Liste des tâches:
1. Résumez en deux phrases l'extrait consacré à l'euroscepticisme en Italie.
2. Selon l'extrait consacré à l'euroscepticisme en Italie, entre quelles années Matteo Salvini est-il passé au gouvernement ?
3. Poursuivez l'extrait consacré à l'euroscepticisme en Italie à partir de sa dernière phrase.

Extrait du texte:
───
Assez virulent contre l’UE et notamment sa gestion de l’immigration, Matteo Salvini a adouci ses positions lors de son passage au gouvernement entre 2018 et 2019, tout comme le M5S, anciennement plutôt eurosceptique et qui gouverne désormais dans une coalition avec le Parti Démocrate de Giuseppe Conte.
“Salvini est dans une position très différente par rapport aux populistes des pays du nord, eux ne veulent pas qu’on donne de l’argent aux pays du sud. Pour les populistes de l’Italie, c’est très difficile de dire aux Italiens: ’On n’a pas besoin d’argent”″, analyse Sofia Ventura.
Un temps de retard
Mais si l’histoire contemporaine semble être friande de personnages comme Paragone ou Sgarbi, le coche est pour l’instant raté et les Italexiters condamnés pour le moment à rester marginaux, estiment Sofia Ventura et Mathieu Gallard. L’euroscepticisme a bien atteint des sommets au plus fort de la crise, mais ce sont désormais les enjeux économiques et surtout le plan de relance européen, dont l’Italie sera la première bénéficiaire, qui dominent désormais l’opinion publique.
───
Informations:
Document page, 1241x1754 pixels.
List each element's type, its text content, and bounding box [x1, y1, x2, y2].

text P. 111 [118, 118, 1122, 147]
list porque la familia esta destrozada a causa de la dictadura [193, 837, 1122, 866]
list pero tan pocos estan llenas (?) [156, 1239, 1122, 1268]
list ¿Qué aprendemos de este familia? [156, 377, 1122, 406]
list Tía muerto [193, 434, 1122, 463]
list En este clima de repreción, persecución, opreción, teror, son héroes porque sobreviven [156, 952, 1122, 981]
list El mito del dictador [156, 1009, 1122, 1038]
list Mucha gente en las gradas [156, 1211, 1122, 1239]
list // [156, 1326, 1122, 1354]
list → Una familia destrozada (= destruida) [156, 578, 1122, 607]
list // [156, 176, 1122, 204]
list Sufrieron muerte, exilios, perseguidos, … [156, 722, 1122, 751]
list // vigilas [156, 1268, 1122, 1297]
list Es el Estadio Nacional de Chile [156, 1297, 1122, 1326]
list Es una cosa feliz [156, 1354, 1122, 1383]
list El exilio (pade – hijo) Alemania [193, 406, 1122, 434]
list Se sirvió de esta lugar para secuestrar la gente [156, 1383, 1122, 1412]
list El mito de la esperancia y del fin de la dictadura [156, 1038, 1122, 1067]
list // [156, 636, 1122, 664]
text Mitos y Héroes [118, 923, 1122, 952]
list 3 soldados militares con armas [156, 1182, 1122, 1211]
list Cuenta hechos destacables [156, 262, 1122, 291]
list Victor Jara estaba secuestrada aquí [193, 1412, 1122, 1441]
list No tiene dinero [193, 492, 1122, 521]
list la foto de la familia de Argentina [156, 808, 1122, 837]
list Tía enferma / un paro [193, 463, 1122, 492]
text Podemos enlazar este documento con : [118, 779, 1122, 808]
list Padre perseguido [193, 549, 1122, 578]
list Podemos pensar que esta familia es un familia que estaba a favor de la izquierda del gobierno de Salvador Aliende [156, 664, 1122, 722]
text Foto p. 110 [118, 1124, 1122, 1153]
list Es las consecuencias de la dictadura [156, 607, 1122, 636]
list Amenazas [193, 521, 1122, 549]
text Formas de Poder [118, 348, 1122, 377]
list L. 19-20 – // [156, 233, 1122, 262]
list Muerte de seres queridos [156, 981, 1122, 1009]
───
Réponses proposées:
1. Matteo Salvini, lors de son passage au gouvernement, et le M5S ont adouci leurs positions critiques envers l'UE, et selon Sofia Ventura, il est très difficile pour les populistes italiens de dire aux Italiens qu'ils n'ont pas besoin d'argent, contrairement aux populistes des pays du nord. D'après Sofia Ventura et Mathieu Gallard, les Italexiters sont pour le moment condamnés à rester marginaux, car ce sont désormais les enjeux économiques et surtout le plan de relance européen qui dominent l'opinion publique.

2. Entre 2018 et 2019.

3.
“Il y a sans doute une demande italienne pour un parti comme Italexit, mais j’ai le sentiment qu’on n’est pas non plus dans la situation du Royaume-Uni, où l’UE était perçue comme une institution qui persécute. En Italie, elle a juste été perçue comme inefficace”, estime Mathieu Gallard. “Que ce parti se soit formé, c’est assez logique, mais ce n’est pas dit qu’il traduise une motivation forte de la majorité des italiens. Cela reste extrêmement marginal dans les sondages, on est à 2%, ça ne prend pas fortement pour l’instant”, poursuit le directeur d’étude chez Ipsos qui pointe par ailleurs des sondages plutôt positifs pour le président du Conseil, Giuseppe Conte.
Selon Sofia Ventura, le déroulé et les conclusions du sommet européen ainsi que la position endossée par la chancelière allemande, Angela Merkel, ont été autant d’éléments cruciaux pour contrer la poussée eurosceptique. “Merkel était vue comme le diable par les eurosceptiques italiens, mais son visage a changé. Elle a pris des positions plus sévères envers les frugaux. Giuseppe Conte a su exploiter cette situation. Il se présente désormais comme celui qui a gagné la partie et cherche à démontrer le rôle du gouvernement italien pour obtenir ces prêts”, note elle.
Pour autant note Sofia Ventura, le plan de relance présente de nombreuses conditions de prêts qui ne sont pas forcément pour emporter l’adhésion massive en Italie.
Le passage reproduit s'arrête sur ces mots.